Prompt — Find the line below with "wrist: (3, 123)" and the line with "pinky pip: (143, 151)". Output them and the lines between, exactly, but not the pictures.

(Keypoint text descriptions)
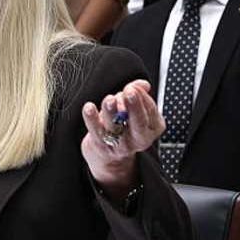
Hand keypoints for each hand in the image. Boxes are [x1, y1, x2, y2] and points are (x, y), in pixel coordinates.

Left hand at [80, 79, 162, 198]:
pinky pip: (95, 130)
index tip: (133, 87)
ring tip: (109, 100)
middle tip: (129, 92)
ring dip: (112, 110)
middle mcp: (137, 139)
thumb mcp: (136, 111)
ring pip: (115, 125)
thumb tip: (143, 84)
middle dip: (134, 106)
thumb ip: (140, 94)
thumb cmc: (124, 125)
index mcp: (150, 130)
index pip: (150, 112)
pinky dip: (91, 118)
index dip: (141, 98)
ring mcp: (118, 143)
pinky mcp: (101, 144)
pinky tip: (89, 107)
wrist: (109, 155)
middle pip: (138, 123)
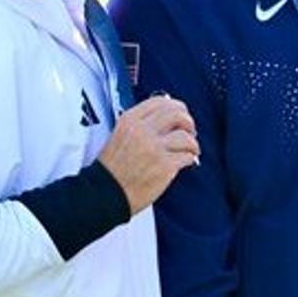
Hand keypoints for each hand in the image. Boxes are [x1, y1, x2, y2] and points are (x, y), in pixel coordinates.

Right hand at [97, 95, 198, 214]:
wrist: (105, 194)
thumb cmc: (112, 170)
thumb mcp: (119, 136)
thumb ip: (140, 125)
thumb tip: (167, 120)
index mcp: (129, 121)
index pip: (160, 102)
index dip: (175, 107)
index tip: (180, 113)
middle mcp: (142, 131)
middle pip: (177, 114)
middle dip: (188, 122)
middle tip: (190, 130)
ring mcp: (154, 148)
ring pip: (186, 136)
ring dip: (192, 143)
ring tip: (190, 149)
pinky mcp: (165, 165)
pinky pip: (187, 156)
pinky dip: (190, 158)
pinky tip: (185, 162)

--

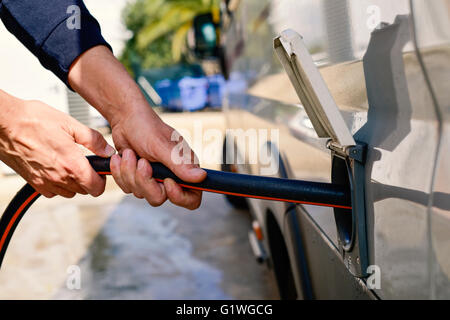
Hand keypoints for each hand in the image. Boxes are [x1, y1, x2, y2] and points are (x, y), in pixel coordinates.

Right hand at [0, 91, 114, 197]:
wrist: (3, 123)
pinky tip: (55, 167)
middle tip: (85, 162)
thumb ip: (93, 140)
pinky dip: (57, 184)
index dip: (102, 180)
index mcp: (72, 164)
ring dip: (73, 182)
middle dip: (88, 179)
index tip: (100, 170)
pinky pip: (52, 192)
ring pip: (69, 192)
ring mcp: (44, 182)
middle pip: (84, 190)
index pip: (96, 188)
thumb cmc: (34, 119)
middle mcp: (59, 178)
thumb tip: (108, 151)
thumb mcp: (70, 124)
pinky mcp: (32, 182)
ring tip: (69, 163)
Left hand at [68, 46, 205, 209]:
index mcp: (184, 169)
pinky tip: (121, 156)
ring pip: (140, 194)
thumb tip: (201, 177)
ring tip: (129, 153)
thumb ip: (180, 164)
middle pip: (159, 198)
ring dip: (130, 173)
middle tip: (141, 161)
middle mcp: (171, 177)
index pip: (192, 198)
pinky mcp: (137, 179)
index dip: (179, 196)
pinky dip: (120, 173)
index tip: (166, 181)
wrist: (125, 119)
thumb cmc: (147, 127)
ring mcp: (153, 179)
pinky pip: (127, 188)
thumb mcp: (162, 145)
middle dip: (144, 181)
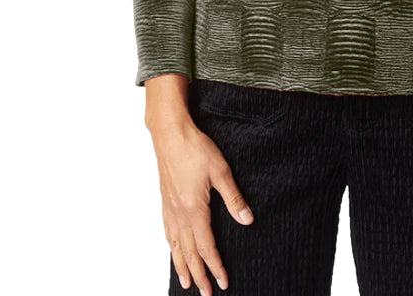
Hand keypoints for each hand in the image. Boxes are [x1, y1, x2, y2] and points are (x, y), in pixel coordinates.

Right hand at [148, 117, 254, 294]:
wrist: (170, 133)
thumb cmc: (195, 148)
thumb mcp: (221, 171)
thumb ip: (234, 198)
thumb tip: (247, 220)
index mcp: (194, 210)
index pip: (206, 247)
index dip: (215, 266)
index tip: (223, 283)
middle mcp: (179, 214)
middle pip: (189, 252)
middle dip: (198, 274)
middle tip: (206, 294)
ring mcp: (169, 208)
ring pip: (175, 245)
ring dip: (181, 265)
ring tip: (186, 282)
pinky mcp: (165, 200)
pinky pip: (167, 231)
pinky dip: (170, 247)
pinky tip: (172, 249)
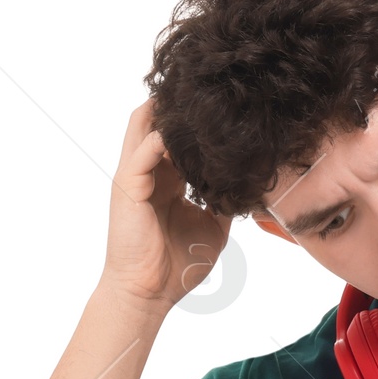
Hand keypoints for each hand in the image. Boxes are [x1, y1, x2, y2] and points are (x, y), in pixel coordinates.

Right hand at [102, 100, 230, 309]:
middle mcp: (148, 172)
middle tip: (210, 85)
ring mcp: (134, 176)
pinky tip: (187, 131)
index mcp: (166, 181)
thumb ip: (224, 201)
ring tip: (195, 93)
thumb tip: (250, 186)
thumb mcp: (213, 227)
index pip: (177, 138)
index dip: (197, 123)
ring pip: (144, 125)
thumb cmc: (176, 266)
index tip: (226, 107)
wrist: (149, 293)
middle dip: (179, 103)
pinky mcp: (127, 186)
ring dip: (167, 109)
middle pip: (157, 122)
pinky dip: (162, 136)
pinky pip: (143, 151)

Task output —
wrist: (3, 123)
pinky tip: (55, 167)
middle tip: (85, 162)
thumb ip: (93, 140)
pinky dip: (57, 184)
index dip: (102, 180)
index mcp: (72, 164)
ring dip: (73, 182)
middle dip: (88, 179)
index tip: (100, 170)
pinky pip: (52, 192)
ring pip: (69, 192)
ring mcp: (44, 182)
middle pip: (84, 190)
index pip: (96, 188)
thumb cmc: (34, 119)
middle mcp: (59, 178)
thumb tip: (108, 151)
thumb mcp: (70, 124)
pinky mcp: (32, 182)
ring tip: (69, 163)
Left hand at [68, 46, 205, 209]:
index mcp: (184, 169)
pinky tip: (121, 156)
ring pip: (140, 194)
thumb tip: (201, 177)
ring tip: (129, 153)
thumb ip: (180, 164)
middle pip: (159, 198)
ring dip: (130, 173)
middle tip: (141, 161)
middle mcp: (171, 177)
index pip: (192, 198)
pinky mcp: (137, 179)
index dip: (179, 196)
pinky dip: (120, 173)
index tip: (166, 181)
wrist: (125, 119)
thumb cmc: (147, 127)
ring mcp: (153, 179)
pinky pip: (127, 188)
thumb mcp: (162, 145)
middle dip: (144, 181)
Hand keypoints for each hand in the image. Boxes are [x1, y1, x2, y2] and points are (x, y), in pixel coordinates.

Right hand at [148, 117, 254, 294]:
wrist: (170, 133)
thumb cmc: (195, 148)
thumb mcp: (221, 171)
thumb ip: (234, 198)
thumb tip: (247, 220)
index mcp: (194, 210)
index pip: (206, 247)
index dip: (215, 266)
index tip: (223, 283)
middle mcp: (179, 214)
middle pip: (189, 252)
middle dip: (198, 274)
middle tip: (206, 294)
ring mcp: (169, 208)
ring pip: (175, 245)
ring dip: (181, 265)
ring tip: (186, 282)
pinky mcp: (165, 200)
pinky pip: (167, 231)
pinky dip: (170, 247)
pinky tip: (172, 249)
Hand keypoints for each hand in the image. Boxes are [x1, y1, x2, y2] and points are (x, y), in pixel coordinates.

Right hand at [102, 100, 230, 309]:
middle mcp: (148, 172)
middle tip: (210, 85)
ring mcp: (134, 176)
pinky tip: (187, 131)
index mcp: (166, 181)
thumb ip: (224, 201)
ring tip: (195, 93)
thumb tip: (250, 186)
thumb mcp: (213, 227)
index pip: (177, 138)
index dip: (197, 123)
ring pip: (144, 125)
thumb cmc: (176, 266)
index tip: (226, 107)
wrist: (149, 293)
middle dip: (179, 103)
pinky mcp: (127, 186)
ring dip: (167, 109)
middle pip: (157, 122)
pinky dip: (162, 136)
pinky pip: (143, 151)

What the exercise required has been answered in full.